**SET TASK:** Recast the listing, from its first line through the line containing "they: they -> than", as a JSON list of strings with one string per line and blank lines left out.

**INPUT RECORDS:**
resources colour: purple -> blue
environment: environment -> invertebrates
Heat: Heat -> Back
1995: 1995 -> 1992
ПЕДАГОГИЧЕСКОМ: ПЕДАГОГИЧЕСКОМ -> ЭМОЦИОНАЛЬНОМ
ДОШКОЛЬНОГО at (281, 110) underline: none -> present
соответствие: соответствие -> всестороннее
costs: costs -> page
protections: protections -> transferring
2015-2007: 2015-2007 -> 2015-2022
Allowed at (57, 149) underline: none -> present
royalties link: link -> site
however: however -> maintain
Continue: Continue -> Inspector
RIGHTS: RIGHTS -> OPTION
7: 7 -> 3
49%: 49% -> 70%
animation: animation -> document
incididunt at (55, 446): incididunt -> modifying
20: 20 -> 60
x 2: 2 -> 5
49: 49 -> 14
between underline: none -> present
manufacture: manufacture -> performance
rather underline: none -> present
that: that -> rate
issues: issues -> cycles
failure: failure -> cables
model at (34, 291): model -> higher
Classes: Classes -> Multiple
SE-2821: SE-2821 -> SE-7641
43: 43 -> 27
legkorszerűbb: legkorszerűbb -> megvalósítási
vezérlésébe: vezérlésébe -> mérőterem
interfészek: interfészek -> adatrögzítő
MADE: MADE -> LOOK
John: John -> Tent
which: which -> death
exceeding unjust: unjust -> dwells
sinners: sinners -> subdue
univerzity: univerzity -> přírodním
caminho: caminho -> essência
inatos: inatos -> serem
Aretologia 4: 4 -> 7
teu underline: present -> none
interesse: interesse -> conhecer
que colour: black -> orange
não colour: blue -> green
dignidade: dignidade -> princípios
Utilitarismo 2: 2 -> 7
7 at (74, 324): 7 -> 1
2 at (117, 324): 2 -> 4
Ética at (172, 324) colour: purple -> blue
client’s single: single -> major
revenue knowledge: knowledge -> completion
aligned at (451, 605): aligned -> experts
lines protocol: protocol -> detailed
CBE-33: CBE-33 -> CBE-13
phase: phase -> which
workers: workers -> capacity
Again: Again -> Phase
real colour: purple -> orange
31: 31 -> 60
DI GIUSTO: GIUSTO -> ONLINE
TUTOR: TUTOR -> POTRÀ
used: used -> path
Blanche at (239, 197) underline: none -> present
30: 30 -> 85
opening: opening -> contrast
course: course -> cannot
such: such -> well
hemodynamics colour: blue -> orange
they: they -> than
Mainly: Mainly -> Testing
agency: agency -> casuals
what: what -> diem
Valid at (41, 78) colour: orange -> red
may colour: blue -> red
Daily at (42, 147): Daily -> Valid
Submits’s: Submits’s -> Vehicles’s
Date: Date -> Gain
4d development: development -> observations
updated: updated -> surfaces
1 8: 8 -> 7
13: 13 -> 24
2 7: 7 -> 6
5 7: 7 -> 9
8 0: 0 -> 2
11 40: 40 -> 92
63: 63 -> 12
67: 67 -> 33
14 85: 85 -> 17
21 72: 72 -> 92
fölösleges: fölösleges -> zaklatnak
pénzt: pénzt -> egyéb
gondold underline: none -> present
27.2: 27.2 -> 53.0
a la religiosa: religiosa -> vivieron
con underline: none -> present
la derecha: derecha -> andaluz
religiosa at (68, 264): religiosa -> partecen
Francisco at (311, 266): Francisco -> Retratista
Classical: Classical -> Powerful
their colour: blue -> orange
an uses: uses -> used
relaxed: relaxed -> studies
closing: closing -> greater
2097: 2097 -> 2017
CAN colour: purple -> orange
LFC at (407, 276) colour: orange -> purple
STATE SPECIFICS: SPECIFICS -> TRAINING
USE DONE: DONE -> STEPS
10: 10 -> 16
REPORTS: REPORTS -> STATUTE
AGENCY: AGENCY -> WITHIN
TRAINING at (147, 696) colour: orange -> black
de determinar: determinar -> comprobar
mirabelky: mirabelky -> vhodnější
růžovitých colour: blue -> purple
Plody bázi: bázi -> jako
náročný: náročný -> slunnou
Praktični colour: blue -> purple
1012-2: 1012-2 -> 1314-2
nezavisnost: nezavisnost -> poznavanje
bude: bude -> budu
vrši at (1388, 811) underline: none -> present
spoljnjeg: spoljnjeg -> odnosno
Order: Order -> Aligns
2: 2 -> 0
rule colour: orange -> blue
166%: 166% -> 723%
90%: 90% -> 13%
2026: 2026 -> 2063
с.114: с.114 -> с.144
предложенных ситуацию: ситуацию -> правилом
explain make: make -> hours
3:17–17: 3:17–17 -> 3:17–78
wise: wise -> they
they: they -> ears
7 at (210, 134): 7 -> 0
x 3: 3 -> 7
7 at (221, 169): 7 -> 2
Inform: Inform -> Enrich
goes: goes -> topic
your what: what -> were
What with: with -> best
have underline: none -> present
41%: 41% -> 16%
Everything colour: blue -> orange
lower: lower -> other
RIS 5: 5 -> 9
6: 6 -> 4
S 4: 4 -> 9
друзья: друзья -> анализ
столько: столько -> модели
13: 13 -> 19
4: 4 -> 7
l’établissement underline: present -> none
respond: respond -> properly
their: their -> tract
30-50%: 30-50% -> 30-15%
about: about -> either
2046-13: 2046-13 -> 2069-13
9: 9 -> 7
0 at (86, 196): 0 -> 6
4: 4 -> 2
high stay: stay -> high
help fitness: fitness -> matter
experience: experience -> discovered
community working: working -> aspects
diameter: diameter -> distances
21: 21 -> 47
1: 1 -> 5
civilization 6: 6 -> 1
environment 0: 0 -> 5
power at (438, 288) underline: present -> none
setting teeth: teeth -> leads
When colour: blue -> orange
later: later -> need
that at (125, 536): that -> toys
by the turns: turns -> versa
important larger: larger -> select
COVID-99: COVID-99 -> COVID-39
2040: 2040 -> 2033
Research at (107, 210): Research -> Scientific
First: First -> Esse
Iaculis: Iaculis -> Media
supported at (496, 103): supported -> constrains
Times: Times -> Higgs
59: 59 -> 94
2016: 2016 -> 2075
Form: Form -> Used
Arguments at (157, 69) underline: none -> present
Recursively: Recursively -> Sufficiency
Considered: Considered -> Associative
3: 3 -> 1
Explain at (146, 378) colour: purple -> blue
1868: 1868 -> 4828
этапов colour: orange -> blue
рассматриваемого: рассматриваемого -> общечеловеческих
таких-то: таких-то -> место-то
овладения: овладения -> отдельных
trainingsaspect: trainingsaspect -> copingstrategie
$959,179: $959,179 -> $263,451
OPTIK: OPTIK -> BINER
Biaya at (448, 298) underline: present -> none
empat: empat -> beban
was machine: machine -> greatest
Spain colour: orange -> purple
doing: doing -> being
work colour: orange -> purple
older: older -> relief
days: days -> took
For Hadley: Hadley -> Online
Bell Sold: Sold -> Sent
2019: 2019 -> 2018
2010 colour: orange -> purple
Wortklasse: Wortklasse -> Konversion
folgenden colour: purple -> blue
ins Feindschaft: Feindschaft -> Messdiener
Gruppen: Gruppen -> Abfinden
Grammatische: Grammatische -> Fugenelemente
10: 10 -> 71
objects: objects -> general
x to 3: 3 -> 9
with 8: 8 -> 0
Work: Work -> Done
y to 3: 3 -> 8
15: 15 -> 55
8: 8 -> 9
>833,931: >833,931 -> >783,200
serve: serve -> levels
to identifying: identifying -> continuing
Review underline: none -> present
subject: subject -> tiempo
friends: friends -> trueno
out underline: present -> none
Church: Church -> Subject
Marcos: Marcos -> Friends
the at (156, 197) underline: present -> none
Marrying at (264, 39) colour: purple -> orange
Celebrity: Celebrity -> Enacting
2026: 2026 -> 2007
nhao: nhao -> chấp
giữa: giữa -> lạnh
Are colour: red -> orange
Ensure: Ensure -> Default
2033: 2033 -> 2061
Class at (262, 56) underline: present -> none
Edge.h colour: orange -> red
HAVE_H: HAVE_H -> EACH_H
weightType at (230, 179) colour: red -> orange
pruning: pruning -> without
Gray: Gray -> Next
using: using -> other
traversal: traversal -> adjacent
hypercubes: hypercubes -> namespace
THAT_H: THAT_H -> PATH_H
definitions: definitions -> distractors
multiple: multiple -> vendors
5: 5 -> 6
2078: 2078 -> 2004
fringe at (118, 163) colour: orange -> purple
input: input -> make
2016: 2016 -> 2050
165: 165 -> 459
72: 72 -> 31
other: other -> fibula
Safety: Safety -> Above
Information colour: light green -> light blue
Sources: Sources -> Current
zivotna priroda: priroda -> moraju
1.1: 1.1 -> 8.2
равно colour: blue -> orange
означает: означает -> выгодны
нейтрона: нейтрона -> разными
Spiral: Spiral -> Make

**WRITTEN ANSWER:**
[
  "resources colour: purple -> blue",
  "environment: environment -> invertebrates",
  "Heat: Heat -> Back",
  "1995: 1995 -> 1992",
  "ПЕДАГОГИЧЕСКОМ: ПЕДАГОГИЧЕСКОМ -> ЭМОЦИОНАЛЬНОМ",
  "ДОШКОЛЬНОГО at (281, 110) underline: none -> present",
  "соответствие: соответствие -> всестороннее",
  "costs: costs -> page",
  "protections: protections -> transferring",
  "2015-2007: 2015-2007 -> 2015-2022",
  "Allowed at (57, 149) underline: none -> present",
  "royalties link: link -> site",
  "however: however -> maintain",
  "Continue: Continue -> Inspector",
  "RIGHTS: RIGHTS -> OPTION",
  "7: 7 -> 3",
  "49%: 49% -> 70%",
  "animation: animation -> document",
  "incididunt at (55, 446): incididunt -> modifying",
  "20: 20 -> 60",
  "x 2: 2 -> 5",
  "49: 49 -> 14",
  "between underline: none -> present",
  "manufacture: manufacture -> performance",
  "rather underline: none -> present",
  "that: that -> rate",
  "issues: issues -> cycles",
  "failure: failure -> cables",
  "model at (34, 291): model -> higher",
  "Classes: Classes -> Multiple",
  "SE-2821: SE-2821 -> SE-7641",
  "43: 43 -> 27",
  "legkorszerűbb: legkorszerűbb -> megvalósítási",
  "vezérlésébe: vezérlésébe -> mérőterem",
  "interfészek: interfészek -> adatrögzítő",
  "MADE: MADE -> LOOK",
  "John: John -> Tent",
  "which: which -> death",
  "exceeding unjust: unjust -> dwells",
  "sinners: sinners -> subdue",
  "univerzity: univerzity -> přírodním",
  "caminho: caminho -> essência",
  "inatos: inatos -> serem",
  "Aretologia 4: 4 -> 7",
  "teu underline: present -> none",
  "interesse: interesse -> conhecer",
  "que colour: black -> orange",
  "não colour: blue -> green",
  "dignidade: dignidade -> princípios",
  "Utilitarismo 2: 2 -> 7",
  "7 at (74, 324): 7 -> 1",
  "2 at (117, 324): 2 -> 4",
  "Ética at (172, 324) colour: purple -> blue",
  "client’s single: single -> major",
  "revenue knowledge: knowledge -> completion",
  "aligned at (451, 605): aligned -> experts",
  "lines protocol: protocol -> detailed",
  "CBE-33: CBE-33 -> CBE-13",
  "phase: phase -> which",
  "workers: workers -> capacity",
  "Again: Again -> Phase",
  "real colour: purple -> orange",
  "31: 31 -> 60",
  "DI GIUSTO: GIUSTO -> ONLINE",
  "TUTOR: TUTOR -> POTRÀ",
  "used: used -> path",
  "Blanche at (239, 197) underline: none -> present",
  "30: 30 -> 85",
  "opening: opening -> contrast",
  "course: course -> cannot",
  "such: such -> well",
  "hemodynamics colour: blue -> orange",
  "they: they -> than"
]